There is a lingering melancholy, mixed with suspicion, regarding the assassination of John Fitzgerald Kennedy in Dallas, Texas, on November 22, 1963, and it is difficult to tell which is the harder to sustain. The shock waves which radiated from Dealey Plaza on that warm noon day seemed, like some cataclysmic sound, to pass around the world and back again many times, hardly diminishing in intensity as it bruised consciences. He had been a fair prince indeed, bringing youth and sophistication and an air of confidence to the throne. He had had his political triumphs and gaffes, but in either case he was facing forward when they occurred.

His friends, his enemies, his
aparthétiques
had sharp memories for the thick brown hair, the square gleaming teeth, the sailor's eyes, the frame of the dandy. They recalled his wife, too, as First Ladies are seldom remembered. They knew the dark slab of hair, the piquant, brilliantly lighted face, the modes, the moods, the veneer of the well-bred Georgetown girl. She had the clasped hands, white-knuckled ecstacy of a little girl at her first prom, and an appreciation of privacy. The world, it seemed, could conjure visions of little Caroline, fair-haired and sweet, and John-John, with a babyish face which had yet to make up its mind, an innocent in a white suit who could bow gravely from the waist without falling.

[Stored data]
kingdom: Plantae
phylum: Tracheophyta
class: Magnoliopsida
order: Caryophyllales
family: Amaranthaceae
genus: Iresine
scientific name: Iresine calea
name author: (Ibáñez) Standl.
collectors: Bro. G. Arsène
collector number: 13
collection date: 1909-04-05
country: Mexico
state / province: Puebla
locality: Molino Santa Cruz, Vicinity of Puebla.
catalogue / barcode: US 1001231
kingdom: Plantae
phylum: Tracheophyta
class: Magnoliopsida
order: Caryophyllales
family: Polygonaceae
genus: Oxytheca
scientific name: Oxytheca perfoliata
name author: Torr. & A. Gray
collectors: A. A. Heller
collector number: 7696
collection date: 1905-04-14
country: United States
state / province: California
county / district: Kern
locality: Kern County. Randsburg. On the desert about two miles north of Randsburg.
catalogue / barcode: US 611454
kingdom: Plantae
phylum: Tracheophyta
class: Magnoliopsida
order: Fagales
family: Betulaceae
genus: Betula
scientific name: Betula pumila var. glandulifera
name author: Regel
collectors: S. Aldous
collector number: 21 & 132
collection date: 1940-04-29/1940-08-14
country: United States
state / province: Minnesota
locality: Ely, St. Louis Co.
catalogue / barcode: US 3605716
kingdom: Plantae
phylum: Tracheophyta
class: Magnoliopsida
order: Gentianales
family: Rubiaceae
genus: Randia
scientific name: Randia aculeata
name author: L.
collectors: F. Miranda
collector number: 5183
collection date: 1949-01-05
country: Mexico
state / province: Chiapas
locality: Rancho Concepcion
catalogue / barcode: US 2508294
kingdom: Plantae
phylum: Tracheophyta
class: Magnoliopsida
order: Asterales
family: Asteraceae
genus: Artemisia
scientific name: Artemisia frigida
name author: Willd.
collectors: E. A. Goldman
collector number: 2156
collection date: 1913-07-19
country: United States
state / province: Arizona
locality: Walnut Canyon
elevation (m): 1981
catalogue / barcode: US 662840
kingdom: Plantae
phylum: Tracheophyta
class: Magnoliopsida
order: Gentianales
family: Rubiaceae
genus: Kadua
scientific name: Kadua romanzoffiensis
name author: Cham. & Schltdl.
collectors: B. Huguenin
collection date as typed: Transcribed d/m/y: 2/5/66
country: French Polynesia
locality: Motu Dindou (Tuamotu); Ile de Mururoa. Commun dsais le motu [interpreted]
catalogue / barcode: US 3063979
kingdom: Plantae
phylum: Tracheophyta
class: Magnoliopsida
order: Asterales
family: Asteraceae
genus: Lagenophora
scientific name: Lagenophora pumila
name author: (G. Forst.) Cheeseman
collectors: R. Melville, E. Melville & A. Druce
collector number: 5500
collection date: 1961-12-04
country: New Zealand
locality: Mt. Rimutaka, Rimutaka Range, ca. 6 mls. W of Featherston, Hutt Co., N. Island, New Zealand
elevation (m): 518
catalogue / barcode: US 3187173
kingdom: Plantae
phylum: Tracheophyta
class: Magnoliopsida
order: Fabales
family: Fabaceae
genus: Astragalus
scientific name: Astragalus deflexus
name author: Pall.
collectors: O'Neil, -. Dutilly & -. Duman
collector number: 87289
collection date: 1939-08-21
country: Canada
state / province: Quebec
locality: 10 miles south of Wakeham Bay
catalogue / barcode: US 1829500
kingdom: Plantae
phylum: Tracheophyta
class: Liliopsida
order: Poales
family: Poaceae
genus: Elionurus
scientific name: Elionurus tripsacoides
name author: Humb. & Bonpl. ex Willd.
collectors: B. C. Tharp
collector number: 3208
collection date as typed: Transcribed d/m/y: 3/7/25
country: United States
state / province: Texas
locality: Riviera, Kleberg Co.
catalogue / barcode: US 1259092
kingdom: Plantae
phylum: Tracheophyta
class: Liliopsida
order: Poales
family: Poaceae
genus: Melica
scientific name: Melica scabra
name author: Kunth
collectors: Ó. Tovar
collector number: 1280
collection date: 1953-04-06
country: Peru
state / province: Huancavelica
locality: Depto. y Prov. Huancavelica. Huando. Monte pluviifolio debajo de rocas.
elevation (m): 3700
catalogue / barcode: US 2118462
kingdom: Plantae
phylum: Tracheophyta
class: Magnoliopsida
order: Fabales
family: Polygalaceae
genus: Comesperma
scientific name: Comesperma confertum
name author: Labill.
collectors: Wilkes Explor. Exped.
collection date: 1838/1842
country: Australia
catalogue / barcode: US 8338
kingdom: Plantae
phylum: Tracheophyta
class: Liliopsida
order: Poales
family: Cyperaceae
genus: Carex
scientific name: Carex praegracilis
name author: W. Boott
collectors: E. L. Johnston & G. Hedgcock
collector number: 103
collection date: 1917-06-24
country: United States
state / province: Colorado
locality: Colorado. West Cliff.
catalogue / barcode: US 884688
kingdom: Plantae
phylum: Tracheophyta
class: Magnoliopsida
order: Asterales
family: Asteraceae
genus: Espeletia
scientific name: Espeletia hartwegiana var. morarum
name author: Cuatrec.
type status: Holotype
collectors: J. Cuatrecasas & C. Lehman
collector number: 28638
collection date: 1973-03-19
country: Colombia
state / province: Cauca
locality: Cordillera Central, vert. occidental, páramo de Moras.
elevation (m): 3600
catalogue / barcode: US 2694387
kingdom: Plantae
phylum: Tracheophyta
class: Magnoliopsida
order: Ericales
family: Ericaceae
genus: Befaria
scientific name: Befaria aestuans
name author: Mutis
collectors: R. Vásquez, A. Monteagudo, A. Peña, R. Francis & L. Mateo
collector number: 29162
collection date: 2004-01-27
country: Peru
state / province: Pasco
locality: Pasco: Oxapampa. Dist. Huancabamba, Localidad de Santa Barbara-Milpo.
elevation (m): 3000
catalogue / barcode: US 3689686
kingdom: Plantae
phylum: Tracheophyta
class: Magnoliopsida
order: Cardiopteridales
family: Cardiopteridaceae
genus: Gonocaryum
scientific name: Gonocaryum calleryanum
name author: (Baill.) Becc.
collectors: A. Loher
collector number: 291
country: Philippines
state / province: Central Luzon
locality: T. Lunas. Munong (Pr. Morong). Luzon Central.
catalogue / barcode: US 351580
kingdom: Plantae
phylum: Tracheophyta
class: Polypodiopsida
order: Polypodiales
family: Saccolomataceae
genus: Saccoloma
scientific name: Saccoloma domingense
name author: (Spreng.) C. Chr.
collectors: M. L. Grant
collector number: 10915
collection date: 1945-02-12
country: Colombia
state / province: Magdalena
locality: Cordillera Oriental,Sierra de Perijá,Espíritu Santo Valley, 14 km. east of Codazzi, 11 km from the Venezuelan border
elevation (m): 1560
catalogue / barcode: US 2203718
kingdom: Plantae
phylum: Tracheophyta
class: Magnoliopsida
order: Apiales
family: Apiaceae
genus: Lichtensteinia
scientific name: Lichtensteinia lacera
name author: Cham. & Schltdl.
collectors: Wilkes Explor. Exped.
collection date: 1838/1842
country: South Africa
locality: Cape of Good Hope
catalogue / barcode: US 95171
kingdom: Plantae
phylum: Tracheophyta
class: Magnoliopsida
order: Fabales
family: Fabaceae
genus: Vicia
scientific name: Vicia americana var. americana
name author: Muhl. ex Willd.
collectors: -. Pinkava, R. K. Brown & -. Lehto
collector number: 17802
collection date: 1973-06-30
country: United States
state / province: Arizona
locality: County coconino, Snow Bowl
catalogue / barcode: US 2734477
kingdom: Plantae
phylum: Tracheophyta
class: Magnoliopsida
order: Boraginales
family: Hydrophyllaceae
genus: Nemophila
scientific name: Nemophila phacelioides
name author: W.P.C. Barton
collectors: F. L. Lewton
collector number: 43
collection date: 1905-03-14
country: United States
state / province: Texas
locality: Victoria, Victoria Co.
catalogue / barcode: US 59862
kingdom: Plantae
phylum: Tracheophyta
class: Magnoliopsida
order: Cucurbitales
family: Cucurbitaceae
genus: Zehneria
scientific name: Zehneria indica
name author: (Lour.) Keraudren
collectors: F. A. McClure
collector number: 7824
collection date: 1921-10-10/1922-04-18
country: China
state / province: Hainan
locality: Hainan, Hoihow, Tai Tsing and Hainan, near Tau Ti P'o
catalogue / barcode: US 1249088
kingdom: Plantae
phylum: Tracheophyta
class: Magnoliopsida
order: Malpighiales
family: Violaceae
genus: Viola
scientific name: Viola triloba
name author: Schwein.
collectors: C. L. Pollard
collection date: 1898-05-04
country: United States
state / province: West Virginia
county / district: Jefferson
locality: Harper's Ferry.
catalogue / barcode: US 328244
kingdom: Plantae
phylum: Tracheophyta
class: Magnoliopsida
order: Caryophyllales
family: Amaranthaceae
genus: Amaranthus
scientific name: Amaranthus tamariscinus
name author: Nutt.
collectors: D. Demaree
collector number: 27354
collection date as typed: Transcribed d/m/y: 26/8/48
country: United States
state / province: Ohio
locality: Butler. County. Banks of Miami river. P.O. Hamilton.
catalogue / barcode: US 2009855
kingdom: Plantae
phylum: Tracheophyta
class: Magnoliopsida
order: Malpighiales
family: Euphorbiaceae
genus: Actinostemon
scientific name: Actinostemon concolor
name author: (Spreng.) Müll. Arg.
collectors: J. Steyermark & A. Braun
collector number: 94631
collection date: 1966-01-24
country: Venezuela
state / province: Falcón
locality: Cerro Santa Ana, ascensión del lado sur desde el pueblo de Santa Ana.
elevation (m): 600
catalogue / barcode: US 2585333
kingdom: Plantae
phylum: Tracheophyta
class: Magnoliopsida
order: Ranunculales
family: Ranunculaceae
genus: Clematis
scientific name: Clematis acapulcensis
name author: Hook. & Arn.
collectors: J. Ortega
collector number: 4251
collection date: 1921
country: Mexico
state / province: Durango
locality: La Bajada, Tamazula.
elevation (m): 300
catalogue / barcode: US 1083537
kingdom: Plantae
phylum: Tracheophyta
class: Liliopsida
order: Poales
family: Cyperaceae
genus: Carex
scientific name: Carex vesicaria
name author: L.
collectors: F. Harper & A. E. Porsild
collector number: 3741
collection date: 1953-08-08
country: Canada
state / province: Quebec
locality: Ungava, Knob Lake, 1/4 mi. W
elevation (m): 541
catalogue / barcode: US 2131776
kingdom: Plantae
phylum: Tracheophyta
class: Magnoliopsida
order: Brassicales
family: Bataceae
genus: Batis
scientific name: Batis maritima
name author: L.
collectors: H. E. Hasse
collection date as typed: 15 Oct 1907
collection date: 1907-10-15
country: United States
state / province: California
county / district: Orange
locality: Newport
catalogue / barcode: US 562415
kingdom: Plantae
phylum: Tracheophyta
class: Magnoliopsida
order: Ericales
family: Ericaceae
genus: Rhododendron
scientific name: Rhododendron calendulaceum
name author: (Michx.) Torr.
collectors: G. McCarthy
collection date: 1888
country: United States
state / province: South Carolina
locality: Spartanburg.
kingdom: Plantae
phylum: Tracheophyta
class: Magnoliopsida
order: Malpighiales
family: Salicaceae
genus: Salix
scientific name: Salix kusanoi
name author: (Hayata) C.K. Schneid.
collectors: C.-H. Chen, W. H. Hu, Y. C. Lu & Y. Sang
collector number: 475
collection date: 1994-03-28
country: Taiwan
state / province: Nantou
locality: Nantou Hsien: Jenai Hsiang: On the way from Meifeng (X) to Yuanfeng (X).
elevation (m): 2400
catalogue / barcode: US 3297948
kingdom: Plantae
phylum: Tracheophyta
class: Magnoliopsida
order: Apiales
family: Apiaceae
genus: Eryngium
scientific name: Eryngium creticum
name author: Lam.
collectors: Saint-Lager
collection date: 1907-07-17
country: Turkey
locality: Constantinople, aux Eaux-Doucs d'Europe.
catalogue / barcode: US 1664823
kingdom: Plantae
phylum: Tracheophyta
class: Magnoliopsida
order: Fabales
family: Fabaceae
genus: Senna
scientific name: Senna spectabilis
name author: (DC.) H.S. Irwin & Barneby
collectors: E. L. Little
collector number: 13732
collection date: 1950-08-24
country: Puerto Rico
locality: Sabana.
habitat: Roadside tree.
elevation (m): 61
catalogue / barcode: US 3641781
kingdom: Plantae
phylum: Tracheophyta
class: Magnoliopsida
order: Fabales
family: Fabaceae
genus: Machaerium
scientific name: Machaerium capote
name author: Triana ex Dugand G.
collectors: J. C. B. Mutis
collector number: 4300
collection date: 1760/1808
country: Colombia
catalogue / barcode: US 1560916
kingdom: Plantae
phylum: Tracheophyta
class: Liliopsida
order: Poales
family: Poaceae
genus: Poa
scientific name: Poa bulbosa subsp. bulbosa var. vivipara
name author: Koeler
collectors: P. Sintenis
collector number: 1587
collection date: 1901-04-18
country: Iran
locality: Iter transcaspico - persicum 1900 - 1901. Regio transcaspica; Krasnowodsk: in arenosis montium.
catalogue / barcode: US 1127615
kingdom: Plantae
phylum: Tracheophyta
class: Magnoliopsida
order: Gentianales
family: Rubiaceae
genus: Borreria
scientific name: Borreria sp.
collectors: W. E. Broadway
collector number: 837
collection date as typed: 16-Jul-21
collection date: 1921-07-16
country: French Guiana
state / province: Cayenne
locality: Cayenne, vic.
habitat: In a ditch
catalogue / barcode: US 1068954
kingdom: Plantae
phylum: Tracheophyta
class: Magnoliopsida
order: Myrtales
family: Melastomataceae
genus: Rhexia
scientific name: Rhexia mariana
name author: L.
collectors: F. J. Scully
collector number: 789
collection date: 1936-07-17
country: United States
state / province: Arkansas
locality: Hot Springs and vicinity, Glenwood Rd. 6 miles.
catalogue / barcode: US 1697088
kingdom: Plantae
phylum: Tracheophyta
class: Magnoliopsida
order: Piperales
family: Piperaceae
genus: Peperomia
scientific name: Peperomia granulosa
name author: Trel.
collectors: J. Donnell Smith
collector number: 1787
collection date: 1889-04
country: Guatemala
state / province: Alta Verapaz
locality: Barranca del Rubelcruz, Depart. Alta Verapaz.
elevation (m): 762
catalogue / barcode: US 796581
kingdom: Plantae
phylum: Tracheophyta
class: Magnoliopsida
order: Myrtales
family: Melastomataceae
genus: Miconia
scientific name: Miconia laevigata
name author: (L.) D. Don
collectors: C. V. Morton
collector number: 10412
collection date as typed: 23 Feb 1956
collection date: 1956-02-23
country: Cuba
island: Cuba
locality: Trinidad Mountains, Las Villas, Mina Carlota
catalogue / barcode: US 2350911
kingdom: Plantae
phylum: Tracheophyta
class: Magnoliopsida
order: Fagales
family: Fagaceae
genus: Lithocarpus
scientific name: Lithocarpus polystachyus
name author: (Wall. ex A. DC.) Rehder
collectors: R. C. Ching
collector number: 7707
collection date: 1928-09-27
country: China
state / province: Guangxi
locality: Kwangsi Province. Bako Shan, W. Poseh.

» TO DO: Set down the full passage on the Kennedy assassination again, word for word and unchanged.

» ANSWER TO THIS TASK:
There is a lingering melancholy, mixed with suspicion, regarding the assassination of John Fitzgerald Kennedy in Dallas, Texas, on November 22, 1963, and it is difficult to tell which is the harder to sustain. The shock waves which radiated from Dealey Plaza on that warm noon day seemed, like some cataclysmic sound, to pass around the world and back again many times, hardly diminishing in intensity as it bruised consciences. He had been a fair prince indeed, bringing youth and sophistication and an air of confidence to the throne. He had had his political triumphs and gaffes, but in either case he was facing forward when they occurred.

His friends, his enemies, his
aparthétiques
had sharp memories for the thick brown hair, the square gleaming teeth, the sailor's eyes, the frame of the dandy. They recalled his wife, too, as First Ladies are seldom remembered. They knew the dark slab of hair, the piquant, brilliantly lighted face, the modes, the moods, the veneer of the well-bred Georgetown girl. She had the clasped hands, white-knuckled ecstacy of a little girl at her first prom, and an appreciation of privacy. The world, it seemed, could conjure visions of little Caroline, fair-haired and sweet, and John-John, with a babyish face which had yet to make up its mind, an innocent in a white suit who could bow gravely from the waist without falling.